Work to be completed — Rewrite the material from the line with "family: Meliaceae" up to and including the line with "country: Panama" as a Markdown table with the columns Row and Line. Number each line in Row, and leave out blank lines.

Data listing —
— START —

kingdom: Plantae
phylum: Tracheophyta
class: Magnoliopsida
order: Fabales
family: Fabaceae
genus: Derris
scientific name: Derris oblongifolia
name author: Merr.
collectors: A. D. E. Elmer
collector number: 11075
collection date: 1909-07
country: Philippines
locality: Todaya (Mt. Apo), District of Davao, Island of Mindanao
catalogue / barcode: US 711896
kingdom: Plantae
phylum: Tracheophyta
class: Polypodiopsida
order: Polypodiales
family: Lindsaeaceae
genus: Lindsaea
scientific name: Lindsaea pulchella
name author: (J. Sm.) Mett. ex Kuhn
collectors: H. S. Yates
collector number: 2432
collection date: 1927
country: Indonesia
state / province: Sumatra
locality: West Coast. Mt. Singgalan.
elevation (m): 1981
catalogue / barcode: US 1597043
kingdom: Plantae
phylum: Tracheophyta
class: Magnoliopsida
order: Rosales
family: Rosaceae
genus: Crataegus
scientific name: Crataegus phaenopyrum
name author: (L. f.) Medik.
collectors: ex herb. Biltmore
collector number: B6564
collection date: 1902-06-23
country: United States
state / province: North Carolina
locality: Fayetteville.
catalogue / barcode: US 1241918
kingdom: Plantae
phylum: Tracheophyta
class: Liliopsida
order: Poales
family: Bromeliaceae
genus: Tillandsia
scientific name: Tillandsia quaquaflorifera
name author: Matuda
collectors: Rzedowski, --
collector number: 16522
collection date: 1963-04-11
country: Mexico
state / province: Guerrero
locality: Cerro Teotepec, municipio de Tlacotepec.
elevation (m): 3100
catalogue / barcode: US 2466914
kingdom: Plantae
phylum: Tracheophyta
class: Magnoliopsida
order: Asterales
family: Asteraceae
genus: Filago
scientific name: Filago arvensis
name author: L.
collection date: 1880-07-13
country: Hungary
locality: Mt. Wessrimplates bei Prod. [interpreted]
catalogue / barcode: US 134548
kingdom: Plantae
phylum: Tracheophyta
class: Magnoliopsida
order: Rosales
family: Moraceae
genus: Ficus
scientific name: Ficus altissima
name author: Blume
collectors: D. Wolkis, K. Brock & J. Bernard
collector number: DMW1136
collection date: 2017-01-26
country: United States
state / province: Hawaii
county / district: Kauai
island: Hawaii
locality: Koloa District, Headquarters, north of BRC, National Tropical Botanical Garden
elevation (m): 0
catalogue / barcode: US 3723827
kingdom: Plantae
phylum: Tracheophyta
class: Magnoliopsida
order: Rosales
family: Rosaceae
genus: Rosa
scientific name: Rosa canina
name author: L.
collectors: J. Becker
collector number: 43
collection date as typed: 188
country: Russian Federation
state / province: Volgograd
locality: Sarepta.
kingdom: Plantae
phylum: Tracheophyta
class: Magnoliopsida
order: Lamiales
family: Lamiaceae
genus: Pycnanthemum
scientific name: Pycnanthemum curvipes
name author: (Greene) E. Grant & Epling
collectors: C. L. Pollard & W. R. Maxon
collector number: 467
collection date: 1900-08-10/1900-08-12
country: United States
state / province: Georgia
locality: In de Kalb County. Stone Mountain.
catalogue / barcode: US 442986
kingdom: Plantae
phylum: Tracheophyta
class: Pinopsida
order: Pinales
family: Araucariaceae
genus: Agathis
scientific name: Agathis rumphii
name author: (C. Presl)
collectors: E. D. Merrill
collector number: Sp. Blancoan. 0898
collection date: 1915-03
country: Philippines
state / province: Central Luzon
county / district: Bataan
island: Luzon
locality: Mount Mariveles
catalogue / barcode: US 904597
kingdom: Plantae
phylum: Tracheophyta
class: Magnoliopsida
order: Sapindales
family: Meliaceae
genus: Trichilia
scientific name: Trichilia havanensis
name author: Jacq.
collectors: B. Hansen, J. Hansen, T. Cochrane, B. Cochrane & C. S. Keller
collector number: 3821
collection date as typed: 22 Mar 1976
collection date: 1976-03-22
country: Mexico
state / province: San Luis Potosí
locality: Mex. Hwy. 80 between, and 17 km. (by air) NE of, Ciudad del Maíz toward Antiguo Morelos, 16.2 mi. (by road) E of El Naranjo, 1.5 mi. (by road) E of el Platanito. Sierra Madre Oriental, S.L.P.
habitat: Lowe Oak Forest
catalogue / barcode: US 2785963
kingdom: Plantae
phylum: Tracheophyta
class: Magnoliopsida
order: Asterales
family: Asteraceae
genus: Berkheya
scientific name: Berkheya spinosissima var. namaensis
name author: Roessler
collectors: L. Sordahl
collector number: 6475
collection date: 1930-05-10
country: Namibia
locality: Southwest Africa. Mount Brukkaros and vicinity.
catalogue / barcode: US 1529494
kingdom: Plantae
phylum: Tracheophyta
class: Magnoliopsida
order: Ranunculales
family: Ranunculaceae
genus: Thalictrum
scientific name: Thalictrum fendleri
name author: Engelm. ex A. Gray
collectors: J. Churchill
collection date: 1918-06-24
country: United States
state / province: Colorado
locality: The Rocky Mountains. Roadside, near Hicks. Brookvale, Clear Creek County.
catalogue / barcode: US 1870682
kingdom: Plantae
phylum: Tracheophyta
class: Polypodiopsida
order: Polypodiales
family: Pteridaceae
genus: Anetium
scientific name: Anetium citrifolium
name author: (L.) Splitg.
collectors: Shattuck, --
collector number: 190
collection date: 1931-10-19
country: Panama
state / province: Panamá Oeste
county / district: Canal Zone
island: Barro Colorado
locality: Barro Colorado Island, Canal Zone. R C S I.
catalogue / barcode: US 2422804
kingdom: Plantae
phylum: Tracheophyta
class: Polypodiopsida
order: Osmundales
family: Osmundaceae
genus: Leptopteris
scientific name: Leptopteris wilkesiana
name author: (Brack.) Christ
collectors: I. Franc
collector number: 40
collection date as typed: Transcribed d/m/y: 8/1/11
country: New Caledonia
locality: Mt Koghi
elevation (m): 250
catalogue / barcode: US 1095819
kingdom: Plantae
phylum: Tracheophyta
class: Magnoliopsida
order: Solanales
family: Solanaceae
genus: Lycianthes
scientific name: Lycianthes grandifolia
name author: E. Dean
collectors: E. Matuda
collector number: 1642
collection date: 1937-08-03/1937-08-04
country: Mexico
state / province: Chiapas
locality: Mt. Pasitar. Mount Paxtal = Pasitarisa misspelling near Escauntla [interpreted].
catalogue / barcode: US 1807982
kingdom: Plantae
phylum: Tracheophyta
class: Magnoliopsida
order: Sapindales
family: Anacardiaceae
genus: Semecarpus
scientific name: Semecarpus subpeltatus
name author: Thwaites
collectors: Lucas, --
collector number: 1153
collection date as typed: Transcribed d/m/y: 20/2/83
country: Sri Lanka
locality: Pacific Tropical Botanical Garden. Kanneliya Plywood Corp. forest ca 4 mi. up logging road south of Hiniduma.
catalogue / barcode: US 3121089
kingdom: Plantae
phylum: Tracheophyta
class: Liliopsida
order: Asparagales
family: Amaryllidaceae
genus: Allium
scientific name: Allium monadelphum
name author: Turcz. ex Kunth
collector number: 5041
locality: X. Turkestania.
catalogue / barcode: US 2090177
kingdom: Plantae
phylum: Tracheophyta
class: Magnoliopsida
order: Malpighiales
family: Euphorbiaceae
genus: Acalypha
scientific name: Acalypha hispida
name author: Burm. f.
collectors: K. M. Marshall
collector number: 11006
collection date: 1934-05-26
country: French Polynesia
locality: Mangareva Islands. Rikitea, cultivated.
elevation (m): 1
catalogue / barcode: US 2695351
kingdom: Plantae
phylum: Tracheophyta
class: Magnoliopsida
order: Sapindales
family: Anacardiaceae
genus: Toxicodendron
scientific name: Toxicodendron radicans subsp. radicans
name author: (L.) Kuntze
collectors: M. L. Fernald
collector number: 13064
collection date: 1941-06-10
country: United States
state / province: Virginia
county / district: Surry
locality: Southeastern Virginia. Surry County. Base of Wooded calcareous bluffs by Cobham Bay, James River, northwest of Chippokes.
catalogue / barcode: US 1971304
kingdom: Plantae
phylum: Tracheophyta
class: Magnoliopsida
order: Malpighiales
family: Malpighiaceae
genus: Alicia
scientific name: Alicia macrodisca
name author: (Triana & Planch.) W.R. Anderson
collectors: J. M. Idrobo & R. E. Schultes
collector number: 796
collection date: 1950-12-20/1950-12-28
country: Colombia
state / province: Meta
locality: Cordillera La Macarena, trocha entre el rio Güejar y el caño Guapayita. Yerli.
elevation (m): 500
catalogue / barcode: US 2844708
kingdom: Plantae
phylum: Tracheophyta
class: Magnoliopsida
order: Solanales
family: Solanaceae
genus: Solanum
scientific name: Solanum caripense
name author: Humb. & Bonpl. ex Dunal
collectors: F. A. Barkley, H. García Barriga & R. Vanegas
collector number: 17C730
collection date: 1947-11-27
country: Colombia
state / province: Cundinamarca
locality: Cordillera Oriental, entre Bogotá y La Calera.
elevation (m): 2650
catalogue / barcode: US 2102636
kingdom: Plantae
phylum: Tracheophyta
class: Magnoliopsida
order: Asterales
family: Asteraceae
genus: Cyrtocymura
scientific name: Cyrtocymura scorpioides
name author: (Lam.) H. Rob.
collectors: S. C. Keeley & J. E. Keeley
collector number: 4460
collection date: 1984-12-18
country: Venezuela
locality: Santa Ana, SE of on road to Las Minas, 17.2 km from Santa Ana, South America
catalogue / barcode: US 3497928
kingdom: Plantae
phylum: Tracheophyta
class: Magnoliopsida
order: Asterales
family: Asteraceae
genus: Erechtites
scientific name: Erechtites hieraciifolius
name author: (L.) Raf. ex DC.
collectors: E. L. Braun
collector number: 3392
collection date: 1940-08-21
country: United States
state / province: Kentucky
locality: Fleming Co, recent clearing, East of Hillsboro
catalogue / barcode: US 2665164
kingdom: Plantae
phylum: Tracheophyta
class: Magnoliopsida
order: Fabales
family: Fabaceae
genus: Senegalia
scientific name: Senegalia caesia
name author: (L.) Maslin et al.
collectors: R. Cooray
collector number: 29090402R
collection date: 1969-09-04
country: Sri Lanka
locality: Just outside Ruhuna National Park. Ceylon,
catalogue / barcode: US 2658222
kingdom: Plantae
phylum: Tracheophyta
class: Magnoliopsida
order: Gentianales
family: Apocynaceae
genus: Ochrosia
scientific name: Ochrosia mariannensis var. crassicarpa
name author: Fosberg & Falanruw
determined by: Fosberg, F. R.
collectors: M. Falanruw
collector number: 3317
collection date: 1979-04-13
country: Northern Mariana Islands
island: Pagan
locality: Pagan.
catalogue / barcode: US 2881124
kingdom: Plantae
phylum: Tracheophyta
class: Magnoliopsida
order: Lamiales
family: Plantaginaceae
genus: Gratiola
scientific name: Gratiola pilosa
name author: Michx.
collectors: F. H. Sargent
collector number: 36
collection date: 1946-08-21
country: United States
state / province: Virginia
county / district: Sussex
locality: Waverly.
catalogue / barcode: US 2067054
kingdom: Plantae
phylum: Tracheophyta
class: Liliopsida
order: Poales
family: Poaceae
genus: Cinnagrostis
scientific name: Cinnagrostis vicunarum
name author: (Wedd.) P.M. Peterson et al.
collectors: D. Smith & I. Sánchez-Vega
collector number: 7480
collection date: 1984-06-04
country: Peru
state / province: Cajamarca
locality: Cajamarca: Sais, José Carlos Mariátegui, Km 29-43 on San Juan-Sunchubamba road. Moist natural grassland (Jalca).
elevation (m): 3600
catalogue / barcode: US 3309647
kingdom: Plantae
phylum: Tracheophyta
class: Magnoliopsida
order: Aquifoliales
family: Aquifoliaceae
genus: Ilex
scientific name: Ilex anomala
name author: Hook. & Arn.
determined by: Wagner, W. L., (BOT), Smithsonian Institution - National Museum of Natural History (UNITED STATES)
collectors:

— END —

Final answer —
| Row | Line |
|---|---|
| 1 | family: Meliaceae |
| 2 | genus: Trichilia |
| 3 | scientific name: Trichilia havanensis |
| 4 | name author: Jacq. |
| 5 | collectors: B. Hansen, J. Hansen, T. Cochrane, B. Cochrane & C. S. Keller |
| 6 | collector number: 3821 |
| 7 | collection date as typed: 22 Mar 1976 |
| 8 | collection date: 1976-03-22 |
| 9 | country: Mexico |
| 10 | state / province: San Luis Potosí |
| 11 | locality: Mex. Hwy. 80 between, and 17 km. (by air) NE of, Ciudad del Maíz toward Antiguo Morelos, 16.2 mi. (by road) E of El Naranjo, 1.5 mi. (by road) E of el Platanito. Sierra Madre Oriental, S.L.P. |
| 12 | habitat: Lowe Oak Forest |
| 13 | catalogue / barcode: US 2785963 |
| 14 | kingdom: Plantae |
| 15 | phylum: Tracheophyta |
| 16 | class: Magnoliopsida |
| 17 | order: Asterales |
| 18 | family: Asteraceae |
| 19 | genus: Berkheya |
| 20 | scientific name: Berkheya spinosissima var. namaensis |
| 21 | name author: Roessler |
| 22 | collectors: L. Sordahl |
| 23 | collector number: 6475 |
| 24 | collection date: 1930-05-10 |
| 25 | country: Namibia |
| 26 | locality: Southwest Africa. Mount Brukkaros and vicinity. |
| 27 | catalogue / barcode: US 1529494 |
| 28 | kingdom: Plantae |
| 29 | phylum: Tracheophyta |
| 30 | class: Magnoliopsida |
| 31 | order: Ranunculales |
| 32 | family: Ranunculaceae |
| 33 | genus: Thalictrum |
| 34 | scientific name: Thalictrum fendleri |
| 35 | name author: Engelm. ex A. Gray |
| 36 | collectors: J. Churchill |
| 37 | collection date: 1918-06-24 |
| 38 | country: United States |
| 39 | state / province: Colorado |
| 40 | locality: The Rocky Mountains. Roadside, near Hicks. Brookvale, Clear Creek County. |
| 41 | catalogue / barcode: US 1870682 |
| 42 | kingdom: Plantae |
| 43 | phylum: Tracheophyta |
| 44 | class: Polypodiopsida |
| 45 | order: Polypodiales |
| 46 | family: Pteridaceae |
| 47 | genus: Anetium |
| 48 | scientific name: Anetium citrifolium |
| 49 | name author: (L.) Splitg. |
| 50 | collectors: Shattuck, -- |
| 51 | collector number: 190 |
| 52 | collection date: 1931-10-19 |
| 53 | country: Panama |